PBNU: Boikot Produk Terafiliasi Israel Tidak Cukup
JAKARTA, investortrust.id - Pengurus Besar Nadhlatul Utama (PBNU) menyatakan, seruan untuk memboikot produk-produk yang terafiliasi dengan Israel tidak cukup untuk menghentikan serangan Israel di Gaza, Palestina
“Boikot itu sebagai cara menarik perhatian dari aktor terlibat. Tapi tentu tidak cukup, kita perlu lebih,” tegas Ketua Umum PBNU, KH Yahya Cholil Staquf di Plaza PBNU, Jakarta Pusat, Sabtu (9/3/2024).
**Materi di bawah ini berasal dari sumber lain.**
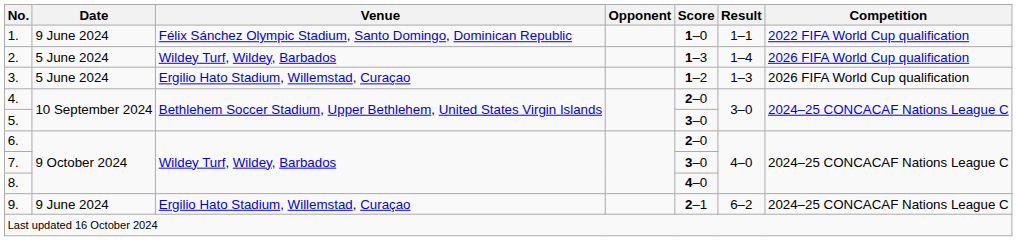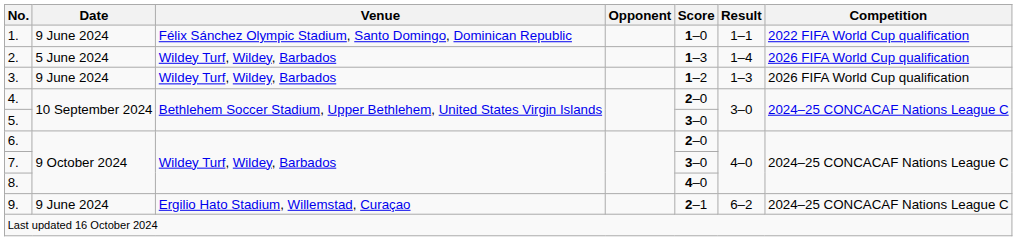3. | Date: 5 June 2024 -> 9 June 2024
3. | Venue: Ergilio Hato Stadium, Willemstad, Curaçao -> Wildey Turf, Wildey, Barbados
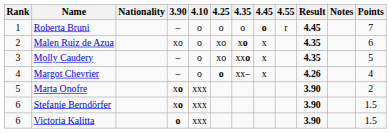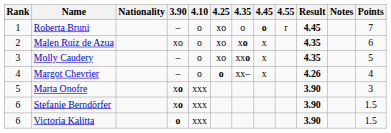Roberta Bruni | 4.25: o -> xo
Marta Onofre | Points: 2 -> 3
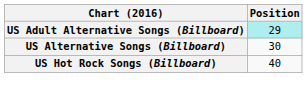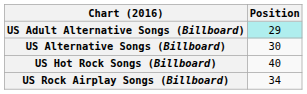+ row: US Rock Airplay Songs (Billboard) | 34
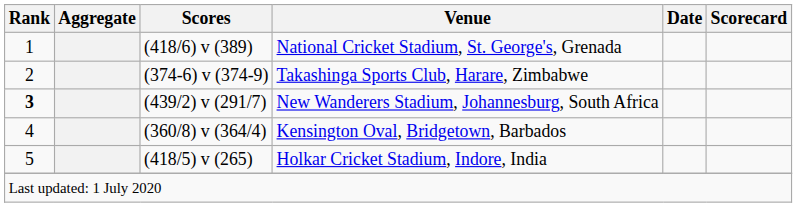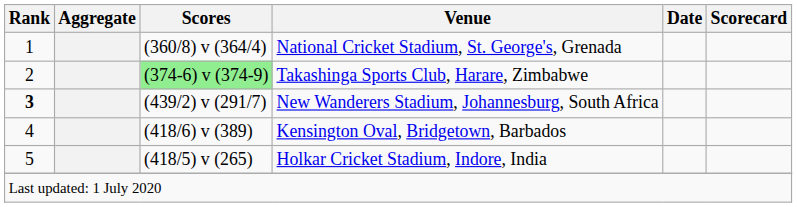National Cricket Stadium, St. George's, Grenada | Scores: (418/6) v (389) -> (360/8) v (364/4)
Takashinga Sports Club, Harare, Zimbabwe | Scores: no background -> lightgreen background
Kensington Oval, Bridgetown, Barbados | Scores: (360/8) v (364/4) -> (418/6) v (389)
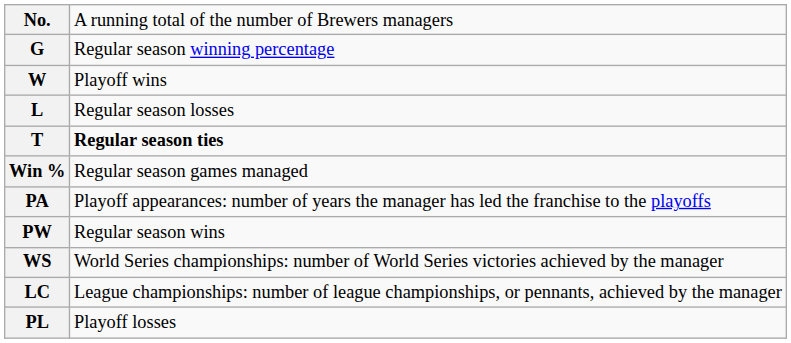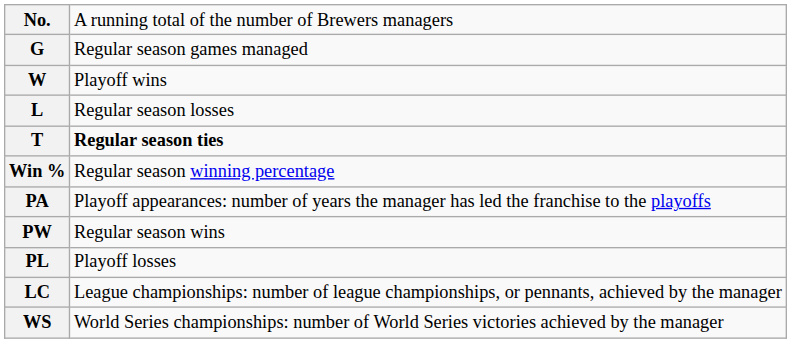G | column 2: Regular season winning percentage -> Regular season games managed
Win % | column 2: Regular season games managed -> Regular season winning percentage
rows swapped: PL <-> WS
Untuk itu, Gus Yahya mengimbau pemerintah melakukan inisiatif yang lebih tegas untuk menghentikan serangan Israel ke Palestina. Ia menilai, apa yang telah terjadi di Palestina saat ini sudah melanggar hak kemanusiaan.
Baca Juga
“Kami mengimbau kepada pemerintah baik Indonesia maupun bukan untuk tidak berhenti membuat inisiatif berupa manuver-manuver diplomatik internasional dan kebijakan decisive yang dilaksanakan secara deliberate, karena keadaan kemanusiaan sudah sungguh tidak tertanggungkan khususnya di Gaza,” pungkasnya.
Sebelumnya , Wakil Sekretaris Jenderal Majelis Ulama Indonesia (MUI) Ikhsan Abdullah mengimbau masyarakat untuk tetap aktif memboikot produk-produk yang terafiliasi dengan Israel. Gerakan itu sebagai wujud perjuangan membantu masyarakat Gaza, Palestina.
"Sosialisasi gerakan boikot produk Israel dan produk terafiliasi Israel jangan kendur, harus terus menerus digelorakan," ujar Ikhsan dalam keterangannya di Jakarta.
Baca Juga
Hamas Nilai Israel Kurang Serius dalam Negosiasi Gencatan Senjata
Ikhsan mengatakan MUI sampai saat ini aktif mengajak masyarakat menghindari produk global yang terafiliasi Israel. Hal tersebut merupakan bagian dari pelaksanaan fatwa dukungan perjuangan Palestina.
Sebagai informasi, MUI mengeluarkan Fatwa Nomor 83 Tahun 2023 tentang Hukum Dukungan terhadap Perjuangan Palestina. Adapun fatwa tersebut menyatakan wajib hukumnya bagi umat Islam membantu perjuangan kemerdekaan Palestina, termasuk lewat donasi, zakat, infak, atau sedekah.